French strikes shut all five of Total's working refineries
Total oil group said Wednesday that strikes by its workers over pension reforms were forcing it to shut down its five working refineries in France.
But a spokesman for Total, from which half of France's petrol stations get their supplies, said that "there is no fuel supply problem because the depots are full."
He said the firm was starting to shut down its refineries because unions decided to renew a strike they called Tuesday as part of a nationwide protest against pension reform that saw more than a million take to the streets.
CGT union representative at Total, Charles Foulard, warned that "we are hardening our stance" at the refineries, which take several days to fully shut down and several more days to resume production.
Total has six refineries across France but the one near Dunkirk in the north has not produced fuel products since last year and is currently used as a stocking facility.
At least 11 of mainland France's 12 refineries were affected by Tuesday's strike, including the six run by Total.
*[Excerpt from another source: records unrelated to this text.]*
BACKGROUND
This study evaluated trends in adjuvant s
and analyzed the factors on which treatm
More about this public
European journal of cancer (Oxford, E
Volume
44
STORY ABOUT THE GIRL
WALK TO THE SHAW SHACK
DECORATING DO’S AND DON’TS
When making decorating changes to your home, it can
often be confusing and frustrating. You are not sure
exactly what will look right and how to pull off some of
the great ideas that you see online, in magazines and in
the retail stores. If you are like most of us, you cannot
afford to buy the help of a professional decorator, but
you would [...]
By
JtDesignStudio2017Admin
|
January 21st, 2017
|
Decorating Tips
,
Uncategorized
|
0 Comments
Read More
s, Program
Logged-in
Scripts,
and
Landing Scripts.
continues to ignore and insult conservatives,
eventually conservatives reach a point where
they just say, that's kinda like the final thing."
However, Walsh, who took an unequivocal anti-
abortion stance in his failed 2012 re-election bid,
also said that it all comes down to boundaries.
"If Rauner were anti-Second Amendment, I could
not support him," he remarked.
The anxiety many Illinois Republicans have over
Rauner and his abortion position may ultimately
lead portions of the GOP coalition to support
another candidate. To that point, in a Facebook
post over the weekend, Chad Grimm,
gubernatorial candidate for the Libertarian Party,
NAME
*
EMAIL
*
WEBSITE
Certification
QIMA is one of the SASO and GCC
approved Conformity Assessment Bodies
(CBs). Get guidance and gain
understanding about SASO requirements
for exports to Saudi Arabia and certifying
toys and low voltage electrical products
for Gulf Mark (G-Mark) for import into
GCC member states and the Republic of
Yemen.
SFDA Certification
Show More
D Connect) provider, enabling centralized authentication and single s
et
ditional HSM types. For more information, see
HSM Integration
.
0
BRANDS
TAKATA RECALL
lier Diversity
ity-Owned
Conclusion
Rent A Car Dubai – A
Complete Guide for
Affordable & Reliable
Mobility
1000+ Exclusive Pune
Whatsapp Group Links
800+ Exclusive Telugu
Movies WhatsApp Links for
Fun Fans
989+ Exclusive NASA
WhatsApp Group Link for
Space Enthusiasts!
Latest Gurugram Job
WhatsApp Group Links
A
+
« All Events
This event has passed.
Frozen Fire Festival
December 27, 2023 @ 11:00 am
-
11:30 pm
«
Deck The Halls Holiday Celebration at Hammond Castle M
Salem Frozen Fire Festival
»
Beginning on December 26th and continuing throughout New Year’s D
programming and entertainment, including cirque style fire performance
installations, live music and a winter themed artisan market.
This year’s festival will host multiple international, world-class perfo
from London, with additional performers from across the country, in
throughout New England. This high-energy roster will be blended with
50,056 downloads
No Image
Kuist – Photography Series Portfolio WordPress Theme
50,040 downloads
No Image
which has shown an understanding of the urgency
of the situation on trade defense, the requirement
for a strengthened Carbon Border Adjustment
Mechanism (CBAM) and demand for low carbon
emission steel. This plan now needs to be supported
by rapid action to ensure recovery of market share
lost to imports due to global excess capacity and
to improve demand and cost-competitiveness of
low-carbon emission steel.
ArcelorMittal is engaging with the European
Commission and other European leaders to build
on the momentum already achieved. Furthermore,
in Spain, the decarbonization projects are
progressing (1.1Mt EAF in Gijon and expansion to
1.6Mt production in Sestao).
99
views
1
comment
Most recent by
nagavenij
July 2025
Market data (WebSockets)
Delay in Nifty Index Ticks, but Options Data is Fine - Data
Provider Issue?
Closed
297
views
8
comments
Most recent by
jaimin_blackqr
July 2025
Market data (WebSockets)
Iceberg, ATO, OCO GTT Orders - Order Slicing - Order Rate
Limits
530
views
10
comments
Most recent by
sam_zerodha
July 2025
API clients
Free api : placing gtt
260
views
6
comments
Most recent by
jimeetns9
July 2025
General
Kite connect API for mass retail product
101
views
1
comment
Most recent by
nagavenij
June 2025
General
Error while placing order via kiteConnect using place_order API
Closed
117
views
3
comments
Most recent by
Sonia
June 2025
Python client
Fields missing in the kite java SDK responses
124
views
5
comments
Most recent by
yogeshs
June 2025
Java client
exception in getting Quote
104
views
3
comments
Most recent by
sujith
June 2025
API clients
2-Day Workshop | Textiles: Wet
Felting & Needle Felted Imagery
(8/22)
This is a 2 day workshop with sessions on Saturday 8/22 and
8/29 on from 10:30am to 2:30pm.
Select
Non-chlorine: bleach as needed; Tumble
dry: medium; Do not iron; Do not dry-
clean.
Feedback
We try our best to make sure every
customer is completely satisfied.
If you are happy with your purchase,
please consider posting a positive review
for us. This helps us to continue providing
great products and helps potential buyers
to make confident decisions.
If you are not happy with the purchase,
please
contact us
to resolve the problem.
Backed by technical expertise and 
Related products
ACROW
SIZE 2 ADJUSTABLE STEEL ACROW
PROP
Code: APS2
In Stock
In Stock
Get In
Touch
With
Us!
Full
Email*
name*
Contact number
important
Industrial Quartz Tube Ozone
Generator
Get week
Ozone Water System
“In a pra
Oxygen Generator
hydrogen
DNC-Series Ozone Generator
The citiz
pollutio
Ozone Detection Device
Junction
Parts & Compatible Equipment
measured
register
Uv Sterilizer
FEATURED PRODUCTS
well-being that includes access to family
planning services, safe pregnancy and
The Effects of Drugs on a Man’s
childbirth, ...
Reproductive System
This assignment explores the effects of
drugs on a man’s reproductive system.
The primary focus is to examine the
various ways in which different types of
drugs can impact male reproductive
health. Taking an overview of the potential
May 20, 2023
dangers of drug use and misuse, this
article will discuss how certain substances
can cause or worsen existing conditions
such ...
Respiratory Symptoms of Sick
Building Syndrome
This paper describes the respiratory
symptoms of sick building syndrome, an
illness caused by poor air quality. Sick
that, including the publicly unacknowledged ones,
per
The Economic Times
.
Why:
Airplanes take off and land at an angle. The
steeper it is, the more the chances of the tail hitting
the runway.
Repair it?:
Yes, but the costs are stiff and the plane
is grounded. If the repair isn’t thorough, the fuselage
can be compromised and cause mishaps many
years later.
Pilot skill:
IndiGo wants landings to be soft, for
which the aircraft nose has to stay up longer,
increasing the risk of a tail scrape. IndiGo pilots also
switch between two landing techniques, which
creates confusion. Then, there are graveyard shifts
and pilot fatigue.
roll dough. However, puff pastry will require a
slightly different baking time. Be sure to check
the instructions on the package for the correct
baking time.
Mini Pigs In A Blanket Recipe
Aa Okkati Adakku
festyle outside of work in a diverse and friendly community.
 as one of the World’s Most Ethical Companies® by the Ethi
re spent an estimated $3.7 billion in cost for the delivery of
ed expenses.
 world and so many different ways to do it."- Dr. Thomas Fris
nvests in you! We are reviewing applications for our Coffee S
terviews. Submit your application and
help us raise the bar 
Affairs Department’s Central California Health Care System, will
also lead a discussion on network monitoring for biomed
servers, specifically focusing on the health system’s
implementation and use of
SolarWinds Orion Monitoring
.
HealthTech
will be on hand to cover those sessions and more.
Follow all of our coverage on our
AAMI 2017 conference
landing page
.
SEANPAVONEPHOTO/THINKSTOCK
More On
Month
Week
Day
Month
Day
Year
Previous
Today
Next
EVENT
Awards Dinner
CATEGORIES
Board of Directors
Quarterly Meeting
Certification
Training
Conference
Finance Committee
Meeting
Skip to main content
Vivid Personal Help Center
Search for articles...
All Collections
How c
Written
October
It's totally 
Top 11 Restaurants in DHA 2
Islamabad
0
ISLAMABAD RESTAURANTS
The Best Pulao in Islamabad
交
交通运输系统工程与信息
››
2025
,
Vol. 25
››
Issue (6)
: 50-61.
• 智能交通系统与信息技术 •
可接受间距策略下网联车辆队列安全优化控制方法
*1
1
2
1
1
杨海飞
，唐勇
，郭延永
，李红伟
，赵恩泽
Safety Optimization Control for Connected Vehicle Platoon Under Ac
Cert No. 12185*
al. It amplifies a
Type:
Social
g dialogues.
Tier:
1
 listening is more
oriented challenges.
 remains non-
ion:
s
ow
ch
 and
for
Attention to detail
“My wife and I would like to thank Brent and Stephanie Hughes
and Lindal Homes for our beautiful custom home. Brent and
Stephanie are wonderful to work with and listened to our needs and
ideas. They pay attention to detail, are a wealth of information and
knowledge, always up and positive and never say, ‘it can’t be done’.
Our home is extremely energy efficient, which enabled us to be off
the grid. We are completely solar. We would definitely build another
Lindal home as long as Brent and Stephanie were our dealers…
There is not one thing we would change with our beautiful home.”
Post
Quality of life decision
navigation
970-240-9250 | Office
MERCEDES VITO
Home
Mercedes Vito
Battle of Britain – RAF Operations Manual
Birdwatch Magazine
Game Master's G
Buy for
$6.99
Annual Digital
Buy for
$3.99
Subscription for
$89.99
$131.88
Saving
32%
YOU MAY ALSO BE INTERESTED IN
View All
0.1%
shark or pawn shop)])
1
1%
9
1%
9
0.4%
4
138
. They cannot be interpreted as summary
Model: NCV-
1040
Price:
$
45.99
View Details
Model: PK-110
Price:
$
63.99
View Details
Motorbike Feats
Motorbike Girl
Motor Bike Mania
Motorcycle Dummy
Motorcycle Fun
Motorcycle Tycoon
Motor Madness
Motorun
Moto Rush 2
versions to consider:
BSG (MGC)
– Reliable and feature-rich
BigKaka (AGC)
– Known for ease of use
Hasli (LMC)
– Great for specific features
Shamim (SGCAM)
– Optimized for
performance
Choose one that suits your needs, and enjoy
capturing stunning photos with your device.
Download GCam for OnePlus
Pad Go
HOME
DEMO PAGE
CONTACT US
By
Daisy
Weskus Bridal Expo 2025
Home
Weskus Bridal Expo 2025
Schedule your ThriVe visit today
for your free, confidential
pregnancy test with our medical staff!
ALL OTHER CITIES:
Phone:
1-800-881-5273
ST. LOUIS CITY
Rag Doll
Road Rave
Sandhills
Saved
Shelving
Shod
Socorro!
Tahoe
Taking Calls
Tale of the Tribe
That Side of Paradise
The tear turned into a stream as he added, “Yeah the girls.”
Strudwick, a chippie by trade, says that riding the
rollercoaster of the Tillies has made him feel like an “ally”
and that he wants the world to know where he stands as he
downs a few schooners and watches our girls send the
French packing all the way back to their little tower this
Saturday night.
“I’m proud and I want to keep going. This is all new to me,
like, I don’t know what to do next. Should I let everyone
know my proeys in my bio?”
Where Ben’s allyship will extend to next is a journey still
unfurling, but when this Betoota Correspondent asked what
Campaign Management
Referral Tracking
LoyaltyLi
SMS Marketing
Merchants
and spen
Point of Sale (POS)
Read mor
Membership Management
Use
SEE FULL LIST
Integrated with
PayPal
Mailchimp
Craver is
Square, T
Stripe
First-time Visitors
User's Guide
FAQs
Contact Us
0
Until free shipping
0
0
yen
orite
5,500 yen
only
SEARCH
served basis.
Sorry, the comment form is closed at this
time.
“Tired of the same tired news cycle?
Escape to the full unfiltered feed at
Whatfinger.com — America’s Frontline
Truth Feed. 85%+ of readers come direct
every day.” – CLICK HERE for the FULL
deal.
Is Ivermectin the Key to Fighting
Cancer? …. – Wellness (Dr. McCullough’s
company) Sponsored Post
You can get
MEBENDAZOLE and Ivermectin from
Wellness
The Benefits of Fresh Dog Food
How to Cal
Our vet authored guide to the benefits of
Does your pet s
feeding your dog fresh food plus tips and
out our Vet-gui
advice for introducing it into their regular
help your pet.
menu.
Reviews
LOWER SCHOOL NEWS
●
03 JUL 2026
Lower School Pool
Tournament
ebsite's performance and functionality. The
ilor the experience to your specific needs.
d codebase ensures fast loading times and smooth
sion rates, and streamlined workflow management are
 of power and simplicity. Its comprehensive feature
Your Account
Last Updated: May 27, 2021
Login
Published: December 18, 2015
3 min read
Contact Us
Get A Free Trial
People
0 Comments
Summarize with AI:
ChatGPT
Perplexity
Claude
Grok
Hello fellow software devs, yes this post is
Eight, including those belonging to Total, were still disrupted Wednesday by strike action.
Four affected refineries are situated near Berre in southeastern France, where activity has been disrupted for the past two weeks due to an ongoing strike at oil terminals at the Mediterranean port of Marseille.
Dozens of oil tankers and cargo ships have been stuck waiting outside the ports as the strike, first launched in protest at reform of the port sector, spread to affect all port activities.
The stoppage at the oil terminals had already caused diesel supplies to run out on the Mediterranean island of Corsica.